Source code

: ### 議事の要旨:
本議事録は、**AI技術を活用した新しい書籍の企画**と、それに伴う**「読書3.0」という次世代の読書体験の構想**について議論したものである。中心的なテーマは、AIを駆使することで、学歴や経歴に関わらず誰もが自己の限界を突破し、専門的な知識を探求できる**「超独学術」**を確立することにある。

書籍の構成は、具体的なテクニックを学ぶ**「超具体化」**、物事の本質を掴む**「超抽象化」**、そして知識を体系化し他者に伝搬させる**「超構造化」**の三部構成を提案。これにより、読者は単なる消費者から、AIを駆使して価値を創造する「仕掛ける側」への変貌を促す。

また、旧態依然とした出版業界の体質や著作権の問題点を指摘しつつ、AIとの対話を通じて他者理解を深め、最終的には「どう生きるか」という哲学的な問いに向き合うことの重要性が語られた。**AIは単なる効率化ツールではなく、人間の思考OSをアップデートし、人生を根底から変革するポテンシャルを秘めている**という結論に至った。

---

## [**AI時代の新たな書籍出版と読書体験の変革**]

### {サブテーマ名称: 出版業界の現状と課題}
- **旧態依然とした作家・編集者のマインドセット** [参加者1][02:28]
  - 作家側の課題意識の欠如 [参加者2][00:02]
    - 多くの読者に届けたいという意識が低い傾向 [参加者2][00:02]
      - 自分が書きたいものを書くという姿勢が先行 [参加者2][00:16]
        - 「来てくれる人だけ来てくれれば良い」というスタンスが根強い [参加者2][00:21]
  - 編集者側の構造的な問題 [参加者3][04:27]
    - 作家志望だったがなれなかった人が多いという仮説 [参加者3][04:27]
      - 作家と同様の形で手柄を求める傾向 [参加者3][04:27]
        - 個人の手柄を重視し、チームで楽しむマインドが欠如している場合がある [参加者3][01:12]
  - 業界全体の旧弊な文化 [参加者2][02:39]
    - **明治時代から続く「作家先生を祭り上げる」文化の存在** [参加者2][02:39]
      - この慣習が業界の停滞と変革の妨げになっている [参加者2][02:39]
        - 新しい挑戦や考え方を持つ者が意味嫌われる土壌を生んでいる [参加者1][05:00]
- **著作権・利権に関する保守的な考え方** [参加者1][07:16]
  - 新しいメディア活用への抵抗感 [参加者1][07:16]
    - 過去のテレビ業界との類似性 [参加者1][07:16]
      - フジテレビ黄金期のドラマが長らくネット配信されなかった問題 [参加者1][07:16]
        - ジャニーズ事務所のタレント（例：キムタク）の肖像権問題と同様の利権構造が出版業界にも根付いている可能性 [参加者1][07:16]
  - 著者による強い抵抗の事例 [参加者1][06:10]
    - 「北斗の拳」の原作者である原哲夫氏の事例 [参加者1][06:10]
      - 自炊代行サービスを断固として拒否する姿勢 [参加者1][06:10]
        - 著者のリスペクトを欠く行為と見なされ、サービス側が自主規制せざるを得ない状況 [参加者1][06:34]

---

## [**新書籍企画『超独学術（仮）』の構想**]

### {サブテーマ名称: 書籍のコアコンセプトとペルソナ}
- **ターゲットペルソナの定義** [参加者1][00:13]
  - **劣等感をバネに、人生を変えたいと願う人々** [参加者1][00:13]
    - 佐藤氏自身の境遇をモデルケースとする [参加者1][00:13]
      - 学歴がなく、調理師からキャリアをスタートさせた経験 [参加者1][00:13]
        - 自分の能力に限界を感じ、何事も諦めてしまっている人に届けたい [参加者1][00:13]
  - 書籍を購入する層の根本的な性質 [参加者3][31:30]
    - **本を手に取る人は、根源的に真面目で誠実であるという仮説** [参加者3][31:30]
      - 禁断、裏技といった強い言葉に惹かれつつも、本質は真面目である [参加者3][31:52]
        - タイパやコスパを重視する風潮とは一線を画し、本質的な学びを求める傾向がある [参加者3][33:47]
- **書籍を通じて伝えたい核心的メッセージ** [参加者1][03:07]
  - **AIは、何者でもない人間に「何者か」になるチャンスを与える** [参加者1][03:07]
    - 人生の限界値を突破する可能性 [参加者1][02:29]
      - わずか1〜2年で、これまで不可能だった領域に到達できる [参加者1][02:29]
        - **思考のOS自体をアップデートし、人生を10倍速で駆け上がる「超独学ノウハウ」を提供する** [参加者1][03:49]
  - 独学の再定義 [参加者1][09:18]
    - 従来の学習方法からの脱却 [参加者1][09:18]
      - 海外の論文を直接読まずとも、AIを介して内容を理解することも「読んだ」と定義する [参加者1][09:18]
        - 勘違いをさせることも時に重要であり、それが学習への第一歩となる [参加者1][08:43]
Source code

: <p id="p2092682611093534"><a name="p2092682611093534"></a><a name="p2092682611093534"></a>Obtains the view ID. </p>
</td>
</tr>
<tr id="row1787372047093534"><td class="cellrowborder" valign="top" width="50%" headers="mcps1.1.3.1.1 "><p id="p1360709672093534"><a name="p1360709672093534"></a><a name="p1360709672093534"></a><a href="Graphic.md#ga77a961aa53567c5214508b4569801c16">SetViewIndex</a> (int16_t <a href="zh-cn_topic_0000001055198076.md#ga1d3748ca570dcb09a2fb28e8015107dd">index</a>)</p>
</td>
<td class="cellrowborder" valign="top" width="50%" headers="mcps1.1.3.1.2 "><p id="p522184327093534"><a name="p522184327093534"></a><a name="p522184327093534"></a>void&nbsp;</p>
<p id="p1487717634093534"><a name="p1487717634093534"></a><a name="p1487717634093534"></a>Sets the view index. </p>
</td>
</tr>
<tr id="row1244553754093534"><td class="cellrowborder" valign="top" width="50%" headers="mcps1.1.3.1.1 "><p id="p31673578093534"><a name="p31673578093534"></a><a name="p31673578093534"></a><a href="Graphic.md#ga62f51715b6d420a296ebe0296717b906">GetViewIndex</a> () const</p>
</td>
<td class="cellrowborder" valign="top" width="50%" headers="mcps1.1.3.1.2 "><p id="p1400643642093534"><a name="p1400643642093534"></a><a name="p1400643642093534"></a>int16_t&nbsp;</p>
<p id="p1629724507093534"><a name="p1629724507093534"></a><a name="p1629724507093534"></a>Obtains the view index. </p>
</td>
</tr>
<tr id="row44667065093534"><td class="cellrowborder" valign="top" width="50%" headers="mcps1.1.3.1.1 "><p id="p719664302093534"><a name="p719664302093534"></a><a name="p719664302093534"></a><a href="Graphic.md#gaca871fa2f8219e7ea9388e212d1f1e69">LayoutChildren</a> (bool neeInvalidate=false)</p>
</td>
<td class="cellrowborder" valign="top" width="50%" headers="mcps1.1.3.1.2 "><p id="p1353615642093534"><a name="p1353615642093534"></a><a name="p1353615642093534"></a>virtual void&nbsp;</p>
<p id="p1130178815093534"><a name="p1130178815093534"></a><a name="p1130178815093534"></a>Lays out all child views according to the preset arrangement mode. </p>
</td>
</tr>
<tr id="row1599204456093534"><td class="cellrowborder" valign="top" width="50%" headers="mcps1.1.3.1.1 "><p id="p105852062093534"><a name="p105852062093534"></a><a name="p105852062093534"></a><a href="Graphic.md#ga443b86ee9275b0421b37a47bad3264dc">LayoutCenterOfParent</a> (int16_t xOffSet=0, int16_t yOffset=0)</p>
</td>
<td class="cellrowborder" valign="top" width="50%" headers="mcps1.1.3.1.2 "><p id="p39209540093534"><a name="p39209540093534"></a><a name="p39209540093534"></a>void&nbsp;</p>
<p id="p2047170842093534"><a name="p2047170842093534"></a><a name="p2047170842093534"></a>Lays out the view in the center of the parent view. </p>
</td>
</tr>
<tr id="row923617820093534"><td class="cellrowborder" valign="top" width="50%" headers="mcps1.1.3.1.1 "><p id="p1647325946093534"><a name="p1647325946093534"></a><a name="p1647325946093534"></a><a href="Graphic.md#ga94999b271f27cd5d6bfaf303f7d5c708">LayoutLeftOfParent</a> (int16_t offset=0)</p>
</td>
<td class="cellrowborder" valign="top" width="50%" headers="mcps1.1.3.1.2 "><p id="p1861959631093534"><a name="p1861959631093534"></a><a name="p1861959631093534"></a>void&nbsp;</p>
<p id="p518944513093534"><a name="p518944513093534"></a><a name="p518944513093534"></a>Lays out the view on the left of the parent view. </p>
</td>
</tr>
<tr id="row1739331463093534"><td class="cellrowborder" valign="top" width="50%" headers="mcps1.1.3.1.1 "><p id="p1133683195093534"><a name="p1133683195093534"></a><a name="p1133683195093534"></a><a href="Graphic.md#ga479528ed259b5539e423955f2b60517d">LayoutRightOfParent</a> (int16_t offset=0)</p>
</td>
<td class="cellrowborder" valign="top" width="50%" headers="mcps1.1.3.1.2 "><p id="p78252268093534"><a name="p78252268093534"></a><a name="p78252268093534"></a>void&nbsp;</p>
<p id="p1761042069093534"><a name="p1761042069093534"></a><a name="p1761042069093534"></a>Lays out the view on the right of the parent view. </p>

INSTRUCTIONS FOR THE TASK:
Only one stretch is wanted, so please give again exactly the lines from the start of the data through the line containing "- 多くの読者に届けたいという意識が低い傾向 [参加者2][00:02]", both ends included.

ANSWER SECTION:
Source code

: ### 議事の要旨:
本議事録は、**AI技術を活用した新しい書籍の企画**と、それに伴う**「読書3.0」という次世代の読書体験の構想**について議論したものである。中心的なテーマは、AIを駆使することで、学歴や経歴に関わらず誰もが自己の限界を突破し、専門的な知識を探求できる**「超独学術」**を確立することにある。

書籍の構成は、具体的なテクニックを学ぶ**「超具体化」**、物事の本質を掴む**「超抽象化」**、そして知識を体系化し他者に伝搬させる**「超構造化」**の三部構成を提案。これにより、読者は単なる消費者から、AIを駆使して価値を創造する「仕掛ける側」への変貌を促す。

また、旧態依然とした出版業界の体質や著作権の問題点を指摘しつつ、AIとの対話を通じて他者理解を深め、最終的には「どう生きるか」という哲学的な問いに向き合うことの重要性が語られた。**AIは単なる効率化ツールではなく、人間の思考OSをアップデートし、人生を根底から変革するポテンシャルを秘めている**という結論に至った。

---

## [**AI時代の新たな書籍出版と読書体験の変革**]

### {サブテーマ名称: 出版業界の現状と課題}
- **旧態依然とした作家・編集者のマインドセット** [参加者1][02:28]
  - 作家側の課題意識の欠如 [参加者2][00:02]
    - 多くの読者に届けたいという意識が低い傾向 [参加者2][00:02]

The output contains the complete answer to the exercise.